## [PROBLEM DETAILS]
For the entries that follow, restate word for word the line containing "18px; fill: #343d30;", the line containing "M663,436L778,456L779,498L658,476Z", and every line that lies between them.

## [Stored data]
★ ★ ★ ★ ★ ★ ★

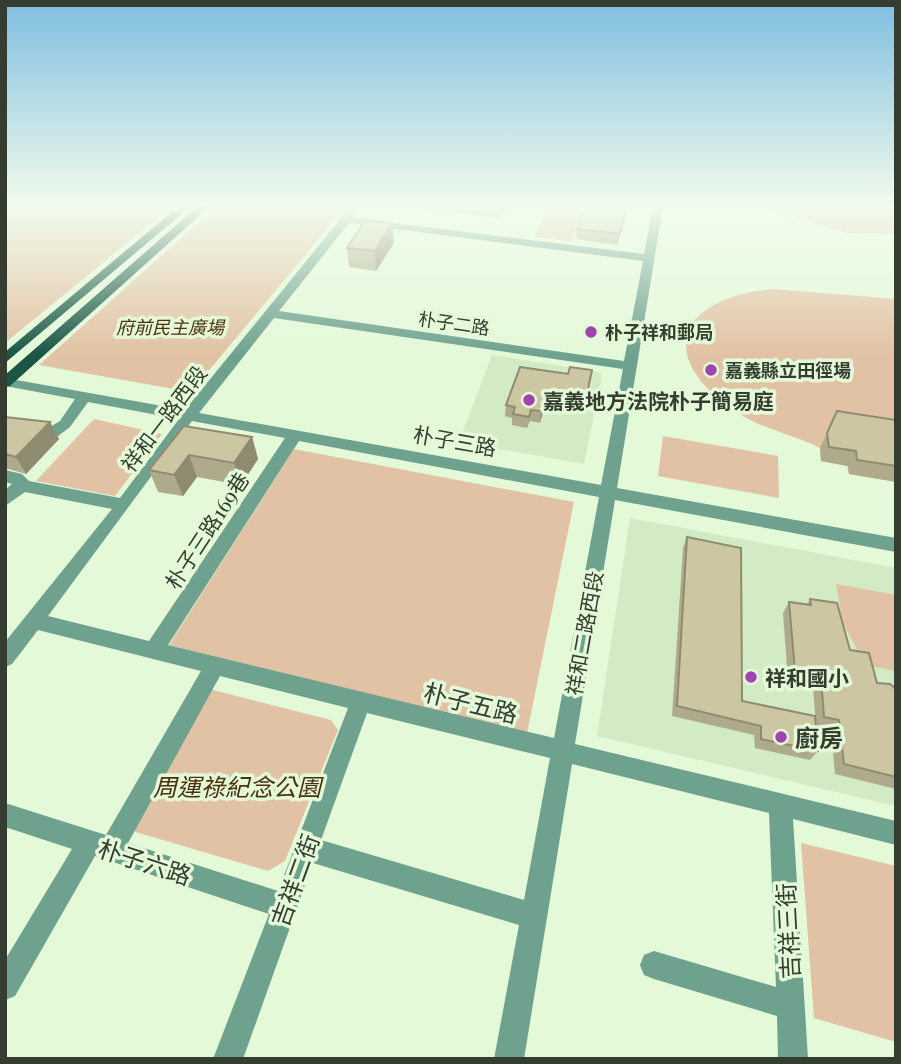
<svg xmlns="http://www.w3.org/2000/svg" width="901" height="1064" font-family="'Playfair Display','Noto Sans TC',serif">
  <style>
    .built { fill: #d2ebc5 }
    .green { fill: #e2c2a4 }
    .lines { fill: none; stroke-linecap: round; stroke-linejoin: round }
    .minor { fill: #6ea18e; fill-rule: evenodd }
    .major { fill: #195644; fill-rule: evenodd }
    .wall { fill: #afaa8b }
    .shaded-wall { fill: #8f8b71 }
    .building { fill: #ccc6a2; stroke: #8f8b71; stroke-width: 2 }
    .poi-dot { fill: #a045b0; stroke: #e3f9d8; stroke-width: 2.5 }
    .labels { text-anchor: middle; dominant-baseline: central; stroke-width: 7; stroke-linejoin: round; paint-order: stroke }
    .far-street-label { font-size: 18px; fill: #343d30; stroke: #e3f9d8 }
    .far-park-label { font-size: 18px; font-style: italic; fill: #4d300e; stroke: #e3f9d8 }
    .far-poi-label { font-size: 18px; font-weight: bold; fill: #343d30; stroke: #e3f9d8; text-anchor: start }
    .poi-label { font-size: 21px; font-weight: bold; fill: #343d30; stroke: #e3f9d8; text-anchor: start }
    .street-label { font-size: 21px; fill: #343d30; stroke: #e3f9d8 }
    .near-street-label { font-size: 24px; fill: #343d30; stroke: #e3f9d8 }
    .near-poi-label { font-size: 24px; font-weight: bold; fill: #343d30; stroke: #e3f9d8; text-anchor: start }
    .near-park-label { font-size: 24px; font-style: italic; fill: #4d300e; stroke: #e3f9d8 }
  </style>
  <rect width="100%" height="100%" fill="#e3f9d8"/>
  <path class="built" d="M492,355L599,372L602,375L584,464L459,442Z
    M630,518L896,568V806L597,736Z"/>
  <path class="green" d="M14,206H172L5,343V212Z
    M217,206H346L191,392L39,365Z
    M753,206H896V234L848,233Z
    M547,207L581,211L571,241L534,237Z
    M774,289L896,299V482L849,474L847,466L821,461L820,448C792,434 761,429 735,411C651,353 682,297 774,289Z
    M94,419L162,434L115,496L36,481Z
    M663,436L778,456L779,498L658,476Z
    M294,449L574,502L527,733L169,645Z
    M836,584L896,595V671L865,665L842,621Z
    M209,689L331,720L338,730L285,861L268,871L129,830Z
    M801,843L896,866V1042L814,1018Z"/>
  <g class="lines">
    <path class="minor" d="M351,206H362L353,218L644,254L653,206H663L617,488L896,538V552L615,500L575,744L896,821V845L793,819L808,1059H778L777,1016L654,979L644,975L640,965L644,955L654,951L776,987L769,813L572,764L524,1059H494L519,925L313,863L243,1059H213L269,914L95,856L15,996L5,1000V960L72,849L5,827V803L106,835L201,671L38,630L12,664L5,667V642L112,509L25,492L5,506V490L12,484L5,482V470L22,474L29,481L120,498L179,419L88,402L70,427L58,436L5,430V420L50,427L60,421L75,399L5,386V378L185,410ZM349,223L643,261L624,361L279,311ZM274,318L623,369L601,485L199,413ZM192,421L285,438L149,641L48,616ZM299,441L599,497L554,738L168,645ZM220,676L348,708L278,891L128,843ZM367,713L550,758L524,900L321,840Z"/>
    <path class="major" d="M179,206H191L5,363V352Z
      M198,206H210L10,386L5,387V375Z"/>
  </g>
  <path class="wall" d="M406,206H509L505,214L500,213L498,218L406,207Z
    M627,206L618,245L576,239L577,229Z
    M394,243L376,271L349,267L347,248Z
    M592,370L583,414L544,408L540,423L530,421L527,428L512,425V418L505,416L506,405L568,374Z
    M837,411L896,420V482L849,474L848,466L821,461L820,448Z
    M5,417L50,422L59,439L26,474L5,468Z
    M184,426L252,437L258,459L241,485L197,477L183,496L158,492L149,470Z
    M687,537L742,701L818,751L810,760L755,748L754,735L672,716L683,548Z
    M810,599L850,650L877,683L896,689V789L835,774L831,730L816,726L813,687L788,681L783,613L789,602L807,604Z"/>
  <path class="shaded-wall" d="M499,206H501L500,213L498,218Z
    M392,223L394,243L376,271L375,251Z
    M545,397L544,408L540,423L541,411Z
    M50,422L59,439L26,474L16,457Z
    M252,437L258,459L241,485L234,463Z
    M189,455L197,477L183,496L174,475Z"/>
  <path class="building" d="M585,206H627L620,234L577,229Z
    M366,220L392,223L375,251L347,248Z
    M520,367L568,374L570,367L592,370L585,403L545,397L541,411L531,410L529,417L513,414L515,407L506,405Z
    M837,411L896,420V466L857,460L856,451L829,447L827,433Z
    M5,417L50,422L16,457L5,454Z
    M184,426L252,437L234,463L189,455L174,475L149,470Z
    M687,537L741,548L742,701L815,716L818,751L761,739V726L677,706Z
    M810,599L837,603L850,650L869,653L877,683L890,684L896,689V777L844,764L839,720L824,717L821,677L795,671L789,602L811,605Z"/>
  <linearGradient id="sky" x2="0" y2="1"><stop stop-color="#7fbee0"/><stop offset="0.58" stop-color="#f2fced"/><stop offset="1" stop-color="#f2fced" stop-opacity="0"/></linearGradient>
  <rect width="901" height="355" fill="url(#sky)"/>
  <g class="poi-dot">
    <circle cx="591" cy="332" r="7"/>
    <circle cx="711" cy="370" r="7"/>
    <circle cx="529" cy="400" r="7"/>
    <circle cx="751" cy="677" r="7"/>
    <circle cx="781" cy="737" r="7"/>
  </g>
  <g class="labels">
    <g class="far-street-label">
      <text transform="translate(454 323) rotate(8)">朴子二路</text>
    </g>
    <g class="far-park-label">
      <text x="170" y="327">府前民主廣場</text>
    </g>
    <g class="far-poi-label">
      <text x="605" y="332">朴子祥和郵局</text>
      <text x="725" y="370">嘉義縣立田徑場</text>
    </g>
    <g class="poi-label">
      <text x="543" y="400">嘉義地方法院朴子簡易庭</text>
      <text x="765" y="677">祥和國小</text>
    </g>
    <g class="street-label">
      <text transform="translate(163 418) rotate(-53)">祥和一路西段</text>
      <text transform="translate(455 440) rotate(10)">朴子三路</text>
      <text transform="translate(206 530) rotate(-57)">朴子三路169巷</text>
      <text transform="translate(583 633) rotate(-80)">祥和二路西段</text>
    </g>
    <g class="near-street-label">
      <text transform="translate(471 702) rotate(14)">朴子五路</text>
      <text transform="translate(145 861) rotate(18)">朴子六路</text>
      <text transform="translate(294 880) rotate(-70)">吉祥二街</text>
      <text transform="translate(787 931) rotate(-93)">吉祥三街</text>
    </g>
    <g class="near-poi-label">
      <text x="795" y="737">廚房</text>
    </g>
    <g class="near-park-label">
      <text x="237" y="786">周運祿紀念公園</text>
    </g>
  </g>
  <rect width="901" height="1064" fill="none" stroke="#343d30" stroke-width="14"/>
</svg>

★ ★ ★ ★ ★ ★ ★

## [RESPONSE]
    .far-street-label { font-size: 18px; fill: #343d30; stroke: #e3f9d8 }
    .far-park-label { font-size: 18px; font-style: italic; fill: #4d300e; stroke: #e3f9d8 }
    .far-poi-label { font-size: 18px; font-weight: bold; fill: #343d30; stroke: #e3f9d8; text-anchor: start }
    .poi-label { font-size: 21px; font-weight: bold; fill: #343d30; stroke: #e3f9d8; text-anchor: start }
    .street-label { font-size: 21px; fill: #343d30; stroke: #e3f9d8 }
    .near-street-label { font-size: 24px; fill: #343d30; stroke: #e3f9d8 }
    .near-poi-label { font-size: 24px; font-weight: bold; fill: #343d30; stroke: #e3f9d8; text-anchor: start }
    .near-park-label { font-size: 24px; font-style: italic; fill: #4d300e; stroke: #e3f9d8 }
  </style>
  <rect width="100%" height="100%" fill="#e3f9d8"/>
  <path class="built" d="M492,355L599,372L602,375L584,464L459,442Z
    M630,518L896,568V806L597,736Z"/>
  <path class="green" d="M14,206H172L5,343V212Z
    M217,206H346L191,392L39,365Z
    M753,206H896V234L848,233Z
    M547,207L581,211L571,241L534,237Z
    M774,289L896,299V482L849,474L847,466L821,461L820,448C792,434 761,429 735,411C651,353 682,297 774,289Z
    M94,419L162,434L115,496L36,481Z
    M663,436L778,456L779,498L658,476Z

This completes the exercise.